Cool, didn't know of it.

In a nutshell, assuming I understood it correctly: to find the storage location of a file, instead of doing the intuitive pattern of hash(filename)%num_servers (which would change completely every time the list of servers changes) you do something just a tiny bit more complicated:

    sort([hash(filename+serverID) for serverID in serverList])[0]

If you add a server to the list, it may become the new highest priority location for a given filename and it would have to move, but that's only the case for about 1 in length(serverList) files and makes the load balance equally across all servers again. And if the first entry (sortedList[0]) becomes unavailable, you fail over to the second one at [1] etc.

jongjong 23 minutes ago

I remember reading about Rendezvous Hashing years ago and found it simple, efficient and elegant. I was shocked that everyone was raving about consistent hashing because it is a more complex solution.

I implemented a Node.js library to go with my WebSocket library:

https://www.npmjs.com/package/skeleton-rendezvous

Another interesting point is that both Consistent Hashing and Rendezvous Hashing can be extended in different ways to provide more even distribution between nodes and to reduce the number of keys which need to be moved when adding and removing nodes.

The extended version of consistent hashing involves creating additional virtual buckets/sites around the ring to give each site more coverage.

The extended version of Rendezvous Hashing involves creating a kind of hierarchy to allow you to add more sites whilst only incurring a O(log n) performance penalty.

I found the extension of the Rendezvous approach more elegant and easier to implement as well.

For my solution, I wrote tests to show that it achieves O(log n) performance with respect to the number of sites and the allocation difference between the smallest and largest site was typically less than 15%... With 100 sites and 40000 keys, the difference between the smallest and biggest site was 30% but that's because we're talking about 400 keys per site on average... It's not so much about the large number of sites as it is about the average number of keys per site. As you add more keys per site, distribution becomes more even.

This last fact was highly relevant to my use case since each of my WebSocket servers (sites) could handle 10k to 20k concurrent connections... So distribution is highly even.

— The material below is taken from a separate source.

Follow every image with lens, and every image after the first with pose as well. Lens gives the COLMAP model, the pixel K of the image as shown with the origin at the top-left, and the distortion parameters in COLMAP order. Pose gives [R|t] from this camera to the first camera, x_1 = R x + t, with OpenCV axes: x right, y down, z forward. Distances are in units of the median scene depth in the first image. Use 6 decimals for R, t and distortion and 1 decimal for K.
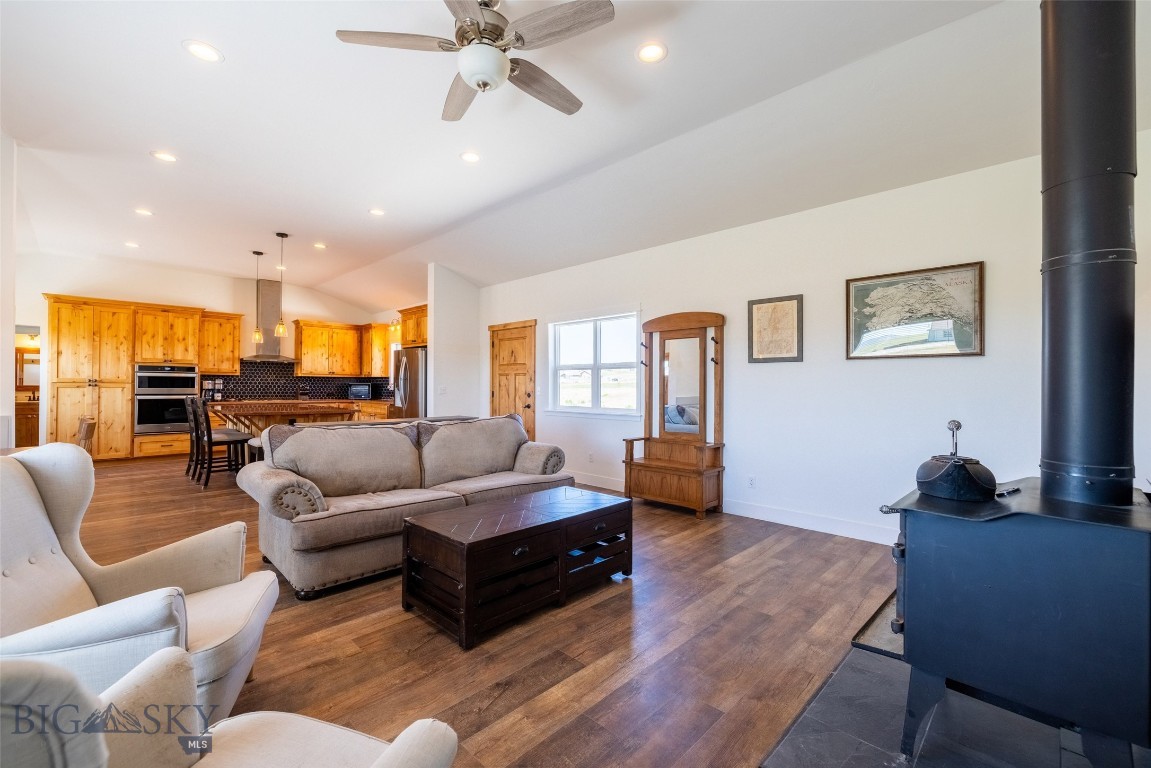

It got me wondering if maybe the reason why consistent hashing was so popular is because it provides more even distribution in scenarios where you have a relatively small average number of keys per site... In the old days, most servers (e.g. PHP, CGI) struggled to handle 1000 concurrent connections. But with the advent of Node.js, Golang, etc... some servers could support many tens of thousands of thousands of concurrent connections... So maybe the balance shifted but the habits did not?